(Chart comprehension data)

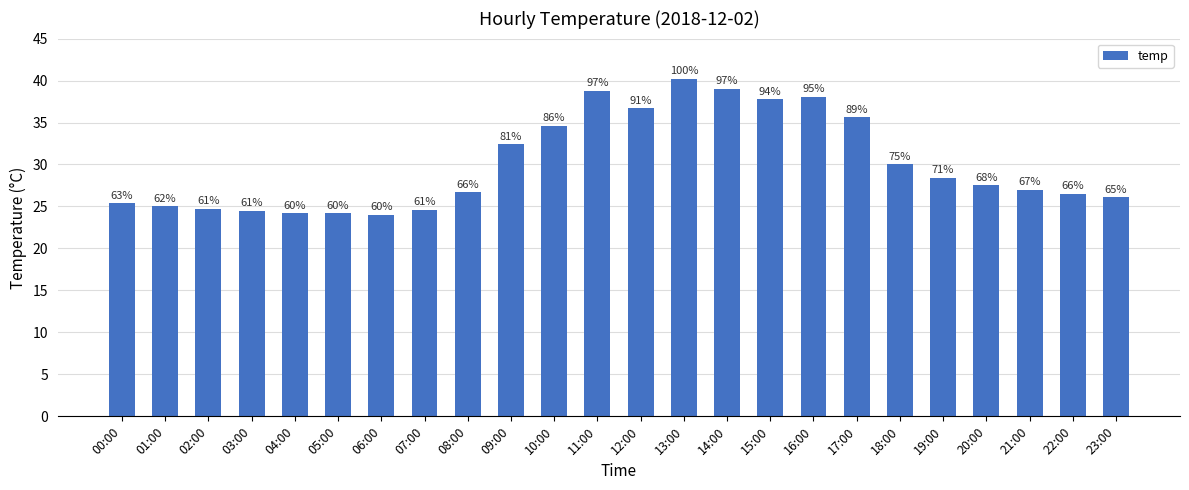

Are the bars horizontal?

No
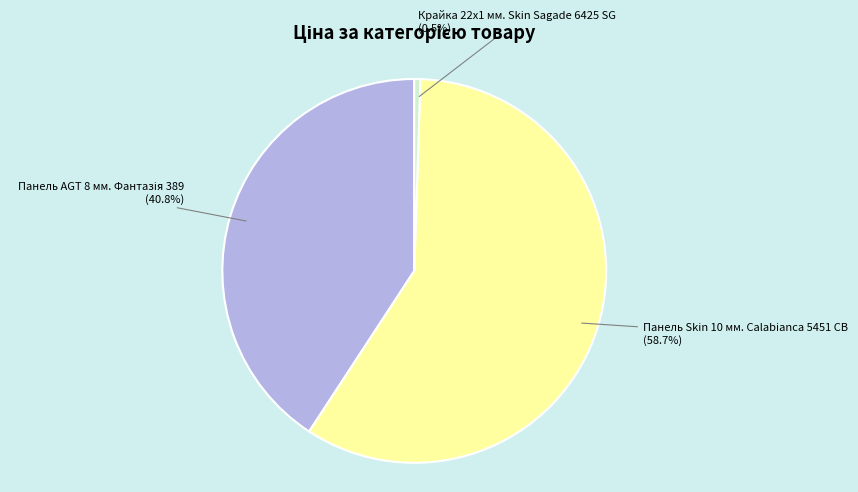

Is there a majority slice in this chart?

Yes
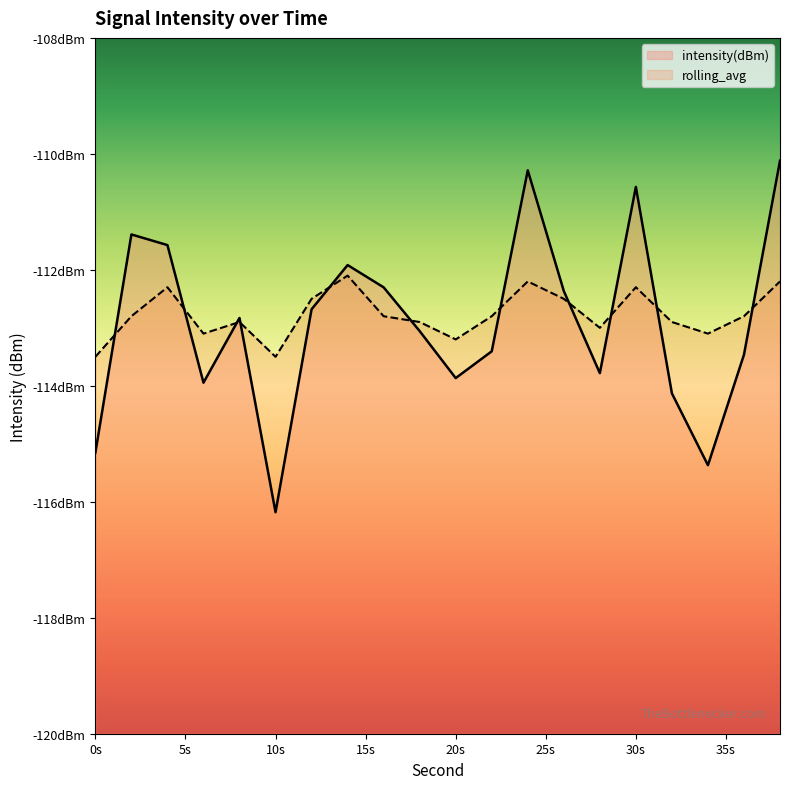

Is it true that intensity(dBm) equals -112.8 at 8?

True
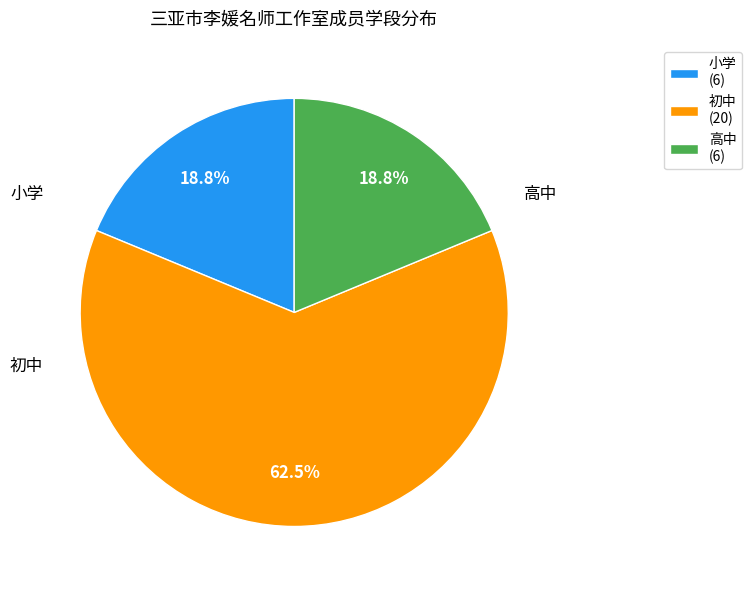

To the nearest percent, what is the average slice percentage?

33%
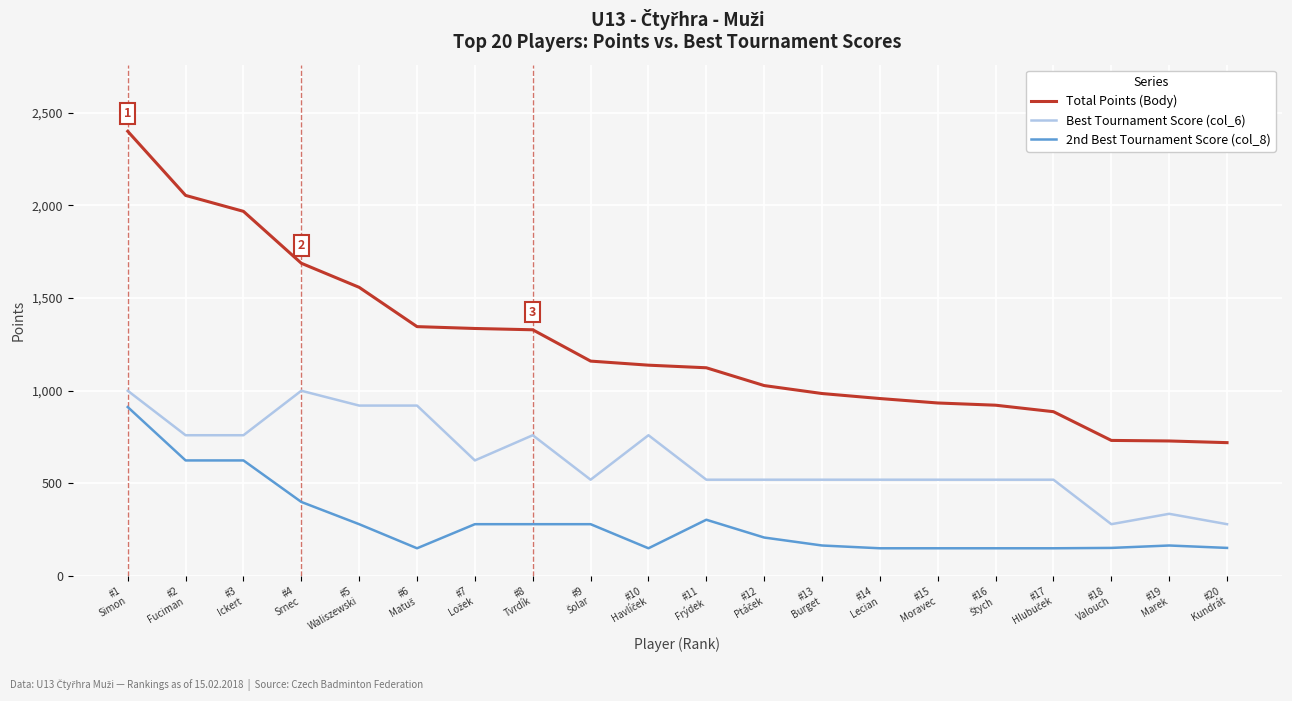

List the series in order of their overall mean, lowest first.

2nd Best Tournament Score (col_8), Best Tournament Score (col_6), Total Points (Body)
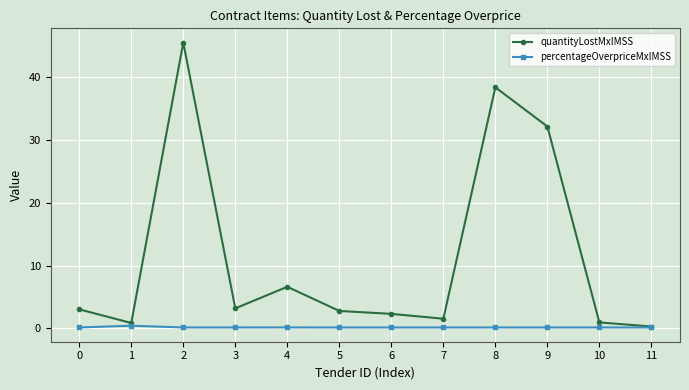

True or false: quantityLostMxIMSS has more than 1 points higher than both neighbors.

True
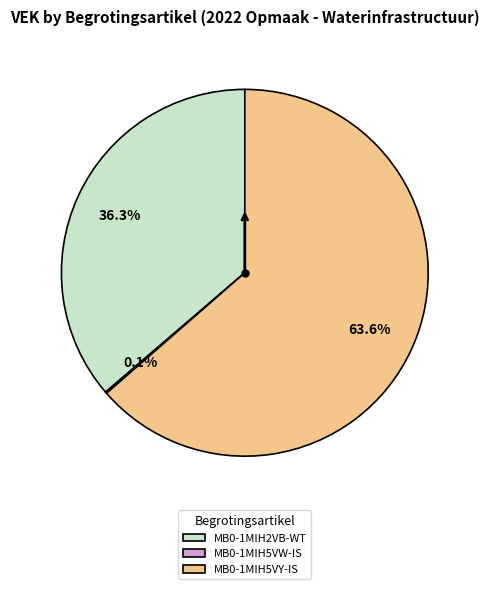

Combined, what portion of the pie is MB0-1MIH5VY-IS and MB0-1MIH2VB-WT?

99.9%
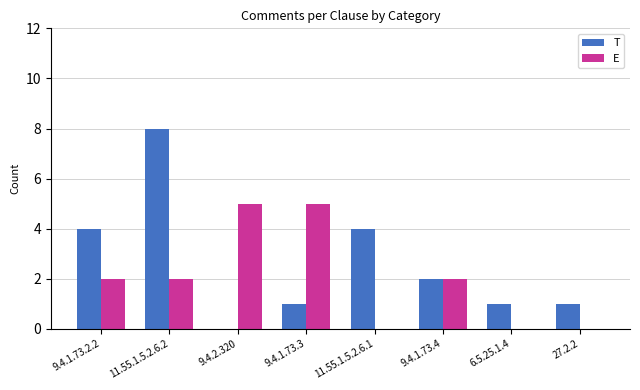

The E series shows 3 at 9.4.1.73.2.2. True or false?

False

__About this task__: Print every line of text from the records above word for word, omitting the pictures.

__Task result__:
Are the bars horizontal?

No

Is there a majority slice in this chart?

Yes

Is it true that intensity(dBm) equals -112.8 at 8?

True

To the nearest percent, what is the average slice percentage?

33%

List the series in order of their overall mean, lowest first.

2nd Best Tournament Score (col_8), Best Tournament Score (col_6), Total Points (Body)

True or false: quantityLostMxIMSS has more than 1 points higher than both neighbors.

True

Combined, what portion of the pie is MB0-1MIH5VY-IS and MB0-1MIH2VB-WT?

99.9%

The E series shows 3 at 9.4.1.73.2.2. True or false?

False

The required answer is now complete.